Requirement –
Lines below starting with the line with "Lovely Jewelry" and going on through the line with "wieczoru pianistka Kathleen" must be output exactly; the rest of the records must be left out.

[Stored data entries]
......

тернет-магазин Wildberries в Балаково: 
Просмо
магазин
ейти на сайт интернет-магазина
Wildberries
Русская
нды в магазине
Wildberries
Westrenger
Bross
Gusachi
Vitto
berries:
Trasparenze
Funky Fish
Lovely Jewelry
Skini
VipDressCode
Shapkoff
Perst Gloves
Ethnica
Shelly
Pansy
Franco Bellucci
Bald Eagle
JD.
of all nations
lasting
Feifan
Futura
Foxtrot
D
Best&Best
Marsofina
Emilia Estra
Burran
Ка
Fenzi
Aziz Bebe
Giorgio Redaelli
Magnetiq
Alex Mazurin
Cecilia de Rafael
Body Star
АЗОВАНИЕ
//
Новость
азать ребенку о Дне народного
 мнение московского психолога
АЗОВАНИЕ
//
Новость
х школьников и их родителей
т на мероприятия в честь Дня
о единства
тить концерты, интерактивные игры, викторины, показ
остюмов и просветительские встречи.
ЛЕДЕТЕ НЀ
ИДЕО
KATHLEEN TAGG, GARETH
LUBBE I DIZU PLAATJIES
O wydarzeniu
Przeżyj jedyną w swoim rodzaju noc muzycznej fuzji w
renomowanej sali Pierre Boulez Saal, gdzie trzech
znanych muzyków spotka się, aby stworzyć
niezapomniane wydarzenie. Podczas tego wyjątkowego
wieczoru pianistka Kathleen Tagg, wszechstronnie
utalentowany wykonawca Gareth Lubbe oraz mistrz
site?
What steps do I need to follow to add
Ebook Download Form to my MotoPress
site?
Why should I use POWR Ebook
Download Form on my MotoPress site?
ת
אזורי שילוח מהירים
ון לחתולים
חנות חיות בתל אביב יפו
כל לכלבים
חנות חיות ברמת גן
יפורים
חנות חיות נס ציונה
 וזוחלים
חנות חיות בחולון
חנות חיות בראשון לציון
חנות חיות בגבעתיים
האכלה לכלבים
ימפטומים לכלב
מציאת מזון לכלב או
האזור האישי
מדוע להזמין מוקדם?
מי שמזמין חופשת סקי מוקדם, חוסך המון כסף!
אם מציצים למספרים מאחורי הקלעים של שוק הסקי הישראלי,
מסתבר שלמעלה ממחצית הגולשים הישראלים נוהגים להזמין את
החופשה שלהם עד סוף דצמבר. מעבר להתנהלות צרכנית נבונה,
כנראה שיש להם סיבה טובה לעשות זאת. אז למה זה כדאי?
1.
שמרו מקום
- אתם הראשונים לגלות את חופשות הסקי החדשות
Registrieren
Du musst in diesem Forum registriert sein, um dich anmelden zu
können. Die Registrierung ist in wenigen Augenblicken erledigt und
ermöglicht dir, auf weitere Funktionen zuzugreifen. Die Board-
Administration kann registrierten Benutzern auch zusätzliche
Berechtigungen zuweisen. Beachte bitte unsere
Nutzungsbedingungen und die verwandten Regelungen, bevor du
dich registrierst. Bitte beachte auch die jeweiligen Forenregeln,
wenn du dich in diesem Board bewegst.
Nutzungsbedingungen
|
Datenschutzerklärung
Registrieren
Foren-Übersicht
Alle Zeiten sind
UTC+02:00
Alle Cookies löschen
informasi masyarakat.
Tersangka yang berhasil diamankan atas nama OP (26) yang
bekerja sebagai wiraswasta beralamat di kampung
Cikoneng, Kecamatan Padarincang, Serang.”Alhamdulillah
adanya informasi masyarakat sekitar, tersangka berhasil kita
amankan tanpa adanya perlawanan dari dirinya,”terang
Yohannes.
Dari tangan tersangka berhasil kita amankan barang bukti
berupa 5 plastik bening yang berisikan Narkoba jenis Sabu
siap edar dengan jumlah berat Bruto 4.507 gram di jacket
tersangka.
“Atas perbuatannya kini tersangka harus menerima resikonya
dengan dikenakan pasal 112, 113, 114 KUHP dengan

......

Answer to this exercise –
Lovely Jewelry
Skini
VipDressCode
Shapkoff
Perst Gloves
Ethnica
Shelly
Pansy
Franco Bellucci
Bald Eagle
JD.
of all nations
lasting
Feifan
Futura
Foxtrot
D
Best&Best
Marsofina
Emilia Estra
Burran
Ка
Fenzi
Aziz Bebe
Giorgio Redaelli
Magnetiq
Alex Mazurin
Cecilia de Rafael
Body Star
АЗОВАНИЕ
//
Новость
азать ребенку о Дне народного
 мнение московского психолога
АЗОВАНИЕ
//
Новость
х школьников и их родителей
т на мероприятия в честь Дня
о единства
тить концерты, интерактивные игры, викторины, показ
остюмов и просветительские встречи.
ЛЕДЕТЕ НЀ
ИДЕО
KATHLEEN TAGG, GARETH
LUBBE I DIZU PLAATJIES
O wydarzeniu
Przeżyj jedyną w swoim rodzaju noc muzycznej fuzji w
renomowanej sali Pierre Boulez Saal, gdzie trzech
znanych muzyków spotka się, aby stworzyć
niezapomniane wydarzenie. Podczas tego wyjątkowego
wieczoru pianistka Kathleen Tagg, wszechstronnie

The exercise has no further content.